Now, I want to briefly come back to the other most important points. Knowing when to stop analysis is often a difficult one. For me, this happened via a Skype call with my supervisor when we almost organically both said, “that’s probably enough analyses now, time to focus on writing”. At this point, I had four studies to write up into results chapters, two of which were quite substantial and two slightly smaller. I emailed my other supervisors to let them know and everyone agreed that I had plenty of work for the thesis. This was in May and my funding was until the end of December, so plenty of time to focus on writing. I had some of my thesis written up already, but did the bulk of writing between June and late September, when I sent a full draft to my supervisors. Then, as I started working full-time as a (impostor!) postdoc, it took a little longer than I wanted to make amendments before sending my supervisors another draft then preparing for submission.

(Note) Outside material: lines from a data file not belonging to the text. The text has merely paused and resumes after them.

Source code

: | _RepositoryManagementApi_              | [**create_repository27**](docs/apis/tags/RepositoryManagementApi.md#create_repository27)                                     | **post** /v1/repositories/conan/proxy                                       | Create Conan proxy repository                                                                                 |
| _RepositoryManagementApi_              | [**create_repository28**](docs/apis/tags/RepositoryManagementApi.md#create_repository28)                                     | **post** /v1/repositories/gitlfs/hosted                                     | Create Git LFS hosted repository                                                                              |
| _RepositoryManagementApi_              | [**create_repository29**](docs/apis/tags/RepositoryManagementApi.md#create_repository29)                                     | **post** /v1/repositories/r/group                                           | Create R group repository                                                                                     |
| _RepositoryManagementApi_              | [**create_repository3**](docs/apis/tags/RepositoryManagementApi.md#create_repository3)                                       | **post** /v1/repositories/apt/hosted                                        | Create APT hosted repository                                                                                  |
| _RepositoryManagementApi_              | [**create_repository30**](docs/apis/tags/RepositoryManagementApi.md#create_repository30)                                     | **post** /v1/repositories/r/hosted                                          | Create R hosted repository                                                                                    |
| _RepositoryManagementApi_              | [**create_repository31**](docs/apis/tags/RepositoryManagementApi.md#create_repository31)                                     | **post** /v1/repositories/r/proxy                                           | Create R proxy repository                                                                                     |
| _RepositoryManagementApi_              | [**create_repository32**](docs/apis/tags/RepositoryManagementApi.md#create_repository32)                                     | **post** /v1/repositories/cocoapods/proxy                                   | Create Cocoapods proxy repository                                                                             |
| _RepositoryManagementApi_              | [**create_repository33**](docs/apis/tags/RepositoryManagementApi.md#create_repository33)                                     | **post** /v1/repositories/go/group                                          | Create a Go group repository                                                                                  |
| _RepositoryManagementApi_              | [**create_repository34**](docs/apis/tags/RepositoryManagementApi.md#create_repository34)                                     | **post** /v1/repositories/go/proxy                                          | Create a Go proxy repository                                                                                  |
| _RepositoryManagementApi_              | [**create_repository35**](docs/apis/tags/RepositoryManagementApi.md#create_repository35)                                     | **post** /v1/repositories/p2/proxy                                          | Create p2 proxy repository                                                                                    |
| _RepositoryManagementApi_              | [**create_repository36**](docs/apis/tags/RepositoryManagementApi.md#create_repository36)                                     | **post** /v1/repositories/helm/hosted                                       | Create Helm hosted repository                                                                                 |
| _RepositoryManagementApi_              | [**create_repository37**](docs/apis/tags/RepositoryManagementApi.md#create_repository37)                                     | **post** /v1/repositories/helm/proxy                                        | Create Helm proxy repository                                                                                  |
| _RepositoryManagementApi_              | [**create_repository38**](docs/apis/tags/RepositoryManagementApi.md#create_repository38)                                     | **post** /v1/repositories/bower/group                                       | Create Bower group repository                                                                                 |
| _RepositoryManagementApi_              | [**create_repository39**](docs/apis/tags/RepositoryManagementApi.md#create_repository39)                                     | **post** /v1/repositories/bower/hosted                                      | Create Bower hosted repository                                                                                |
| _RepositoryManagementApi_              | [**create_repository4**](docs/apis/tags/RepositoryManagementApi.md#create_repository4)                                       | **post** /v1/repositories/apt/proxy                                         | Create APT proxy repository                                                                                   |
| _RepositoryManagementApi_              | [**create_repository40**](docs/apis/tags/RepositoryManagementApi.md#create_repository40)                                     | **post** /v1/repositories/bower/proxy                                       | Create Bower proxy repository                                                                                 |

Another crucial point for me was choosing examiners. I did this with plenty of time before the viva – so had lots of time to complete the paperwork and wait for central UCL to confirm that they approved the examiner choice (which usually takes a few weeks). This then leads me swiftly to…another drumroll…THE VIVA. The viva is a rather surreal experience in mine and others’ opinions. My viva was incredibly positive, but also long (four hours) and I only realised about a week after how exhausted I was. So, I obviously then took two days off to be a couch potato and order pizza in the middle of the day. My examiners were very positive about my thesis and wanted to discuss it at length. It was a professional but friendly atmosphere and I was appreciative that two esteemed academics had taken the time to read my research in depth. I passed with minor corrections (you get three months to do these) and although it can feel difficult to go back to your thesis and do the corrections, you know then that you have done it. YOU HAVE PRETTY MUCH GOT YOUR PHD. Now, go and celebrate, AGAIN (you will celebrate as soon as you finish your viva, obviously). My final recommendation is to have a mock viva – I had one with one of my PhD mentors (a mid-career researcher) and the head of our group, which I found invaluable.